Sadly the house was the victim of a stray German bomb during an air raid, that was almost certainly intended for the bomb store on the nearby airfield. The 2000lb device exploded in the courtyard, serverely comprising the foundations of the property, causing the chimneys to fall through the roof and walls to crumble.Alas the once Grand Hall has since been left in ruins.

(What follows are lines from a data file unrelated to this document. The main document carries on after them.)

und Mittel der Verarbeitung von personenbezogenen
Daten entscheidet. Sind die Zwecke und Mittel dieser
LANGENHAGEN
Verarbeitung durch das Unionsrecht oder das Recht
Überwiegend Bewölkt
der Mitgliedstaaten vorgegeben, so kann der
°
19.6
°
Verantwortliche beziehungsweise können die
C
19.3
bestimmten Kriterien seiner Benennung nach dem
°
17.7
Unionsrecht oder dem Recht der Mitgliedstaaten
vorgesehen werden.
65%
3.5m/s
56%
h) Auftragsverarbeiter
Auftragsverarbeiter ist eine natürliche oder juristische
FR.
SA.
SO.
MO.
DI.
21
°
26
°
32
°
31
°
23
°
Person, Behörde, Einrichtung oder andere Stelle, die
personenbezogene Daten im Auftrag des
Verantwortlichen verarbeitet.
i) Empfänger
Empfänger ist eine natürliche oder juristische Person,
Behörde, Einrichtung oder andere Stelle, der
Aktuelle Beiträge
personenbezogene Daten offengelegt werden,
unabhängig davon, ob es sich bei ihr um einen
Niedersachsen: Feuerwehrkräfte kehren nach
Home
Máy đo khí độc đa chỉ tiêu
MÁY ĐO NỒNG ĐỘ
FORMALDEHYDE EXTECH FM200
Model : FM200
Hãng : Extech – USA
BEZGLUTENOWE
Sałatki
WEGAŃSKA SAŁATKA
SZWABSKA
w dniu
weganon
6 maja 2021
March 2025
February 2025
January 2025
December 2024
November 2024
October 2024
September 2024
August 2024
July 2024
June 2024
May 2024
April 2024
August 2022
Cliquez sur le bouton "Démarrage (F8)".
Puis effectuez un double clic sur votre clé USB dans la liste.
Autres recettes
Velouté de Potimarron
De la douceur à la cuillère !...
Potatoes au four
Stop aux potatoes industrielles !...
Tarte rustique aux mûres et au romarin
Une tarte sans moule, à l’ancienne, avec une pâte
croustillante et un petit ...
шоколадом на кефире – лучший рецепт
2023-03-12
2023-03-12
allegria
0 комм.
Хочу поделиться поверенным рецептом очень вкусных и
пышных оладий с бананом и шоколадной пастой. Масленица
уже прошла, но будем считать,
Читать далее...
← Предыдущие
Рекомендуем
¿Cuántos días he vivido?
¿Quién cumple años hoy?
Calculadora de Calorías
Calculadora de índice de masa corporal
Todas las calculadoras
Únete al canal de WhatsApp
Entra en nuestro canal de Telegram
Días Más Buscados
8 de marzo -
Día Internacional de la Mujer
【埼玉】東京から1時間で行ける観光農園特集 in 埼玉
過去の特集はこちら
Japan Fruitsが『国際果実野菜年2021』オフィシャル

Visited with UrbanX and Covert Urbex


----------



## UE-OMJ (May 21, 2012)

Very nice, I bet it was really peaceful there for you. It's got to be worth a visit when I'm next in the area.


----------



## UrbanX (May 21, 2012)

Fantastic photos dude! Far too quick up for me tho, some of us have got to work 

really is a lovely site, glad you liked it, and you can now turn that pin green!


----------



## Priority 7 (May 21, 2012)

You will make a great girl guide one day UX  and my pins turn orange...usually after too much fake tan


----------



## KingRat (May 21, 2012)

What a lovely place. I may have to go and HDR it


----------



## Priority 7 (May 21, 2012)

KingRat said:


> What a lovely place. I may have to go and HDR it



What you wanna do that for


----------



## KingRat (May 21, 2012)

Priority 7 said:


> What you wanna do that for



Well, whereas some people are "so moneysupermarket.com", I'm more "so talkurbex.com" now pass my gasmask I feel a 'sickness set' coming on


----------



## flyboys90 (May 21, 2012)

How the other half lived, That looks like an americian airman in the first pic which makes sense as B17,s were based at Rougham in 1944 (94th bomb group?) great photos,thanks for sharing.


----------



## onthebusescrazy (May 21, 2012)

Bloody fantastic pictures and brillant find


----------



## Sshhhh... (May 22, 2012)

Very nice, looks like a grand building. Great pics


----------



## morphlet (May 26, 2012)

*Rougham House*

Lovely house
Re: Capt 'Tuppy' Bennet and Sergeant Murphy. The horse was the oldest ever to win the Grand National however, sadly his jockey was killed shortly afterwards following a fall in which he was kicked in the head (no skull caps in those days). Poor old Sergeant Murphy was kept in training and as a 16 year old was killed in a race at the old Bogside racecourse three years later.


----------



## UrbanX (May 26, 2012)

morphlet said:


> Lovely house
> Re: Capt 'Tuppy' Bennet and Sergeant Murphy. The horse was the oldest ever to win the Grand National however, sadly his jockey was killed shortly afterwards following a fall in which he was kicked in the head (no skull caps in those days). Poor old Sergeant Murphy was kept in training and as a 16 year old was killed in a race at the old Bogside racecourse three years later.




Wow! Amazing history! Thanks for sharing!


----------



## nelly (May 26, 2012)

Nice stuff fella!!!


----------